On March 10, the fully restored observatory was put to use by the college that has detailed plans to start astronomy-related studies. The dome that can be seen both from the Park Street and Wood Street ends of the college is actually the observatory. It now opens up and rotates to let one observe the celestial bodies with the help of a powerful telescope.
One of the first observatories in the country, it was started way back
in 1867 by Father Eugene Lafont, who had joined the college as a teacher
two years earlier. The idea was to start spectroscopic studies of the
sun and planetary atmosphere in conjugation with other European
laboratories. Father Lafont is considered to be the pioneer of modern
science teaching in Bengal and it is through the telescope that he had
imported from London for the St Xavier’s observatory that he had
predicted the killer cyclone of November 1867.
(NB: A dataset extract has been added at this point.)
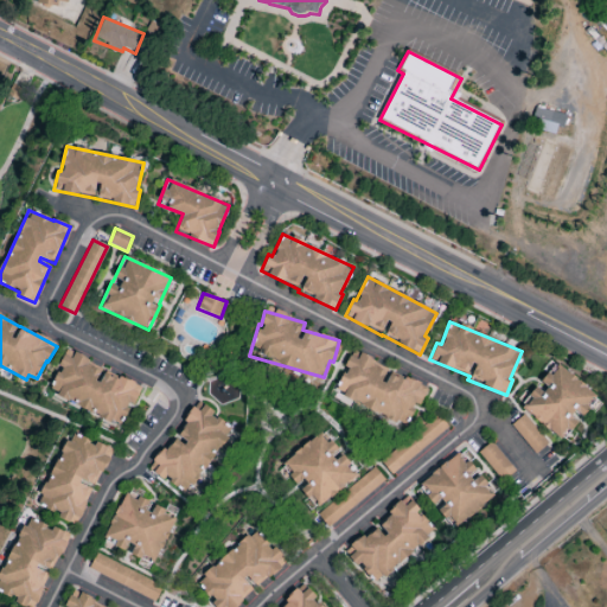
[(120,426),(131,403),(134,404),(139,394),(132,390),(134,385),(102,371),(103,369),(74,356),(71,359),(63,355),(58,366),(61,368),(49,393),(120,426)]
A drawing of Father Eugene Lafont
While it is among the oldest in the country, it is definitely the oldest and biggest observatory housed on an educational campus. The old observatory had become defunct for a long time because the telescope needed overhauling and its spare parts were not available. The present administration, however, decided to rebuild the observatory by adding a new dome and a modern telescope.
The present dome is bigger than the original and has a gigantic diameter
of 7.3 metres and a height of 4.5 metres. The funds for the new
astronomy observatory with a hemispherical rotating motorised dome for
night-time observations have come from grants provided by the ministry
of science and technology. Along with this observatory, another solar
observatory with motorised retraceable sliding roof has also been
created for day-time experiments. This is a completely new addition to
the college’s existing facilities.
The dome is
electromechanically driven and rotates in both directions, and has a
slit to help the telescope focus at the required planet and direction.
The Celestron telescope has been imported from the US and has a
computerised German equatorial mount.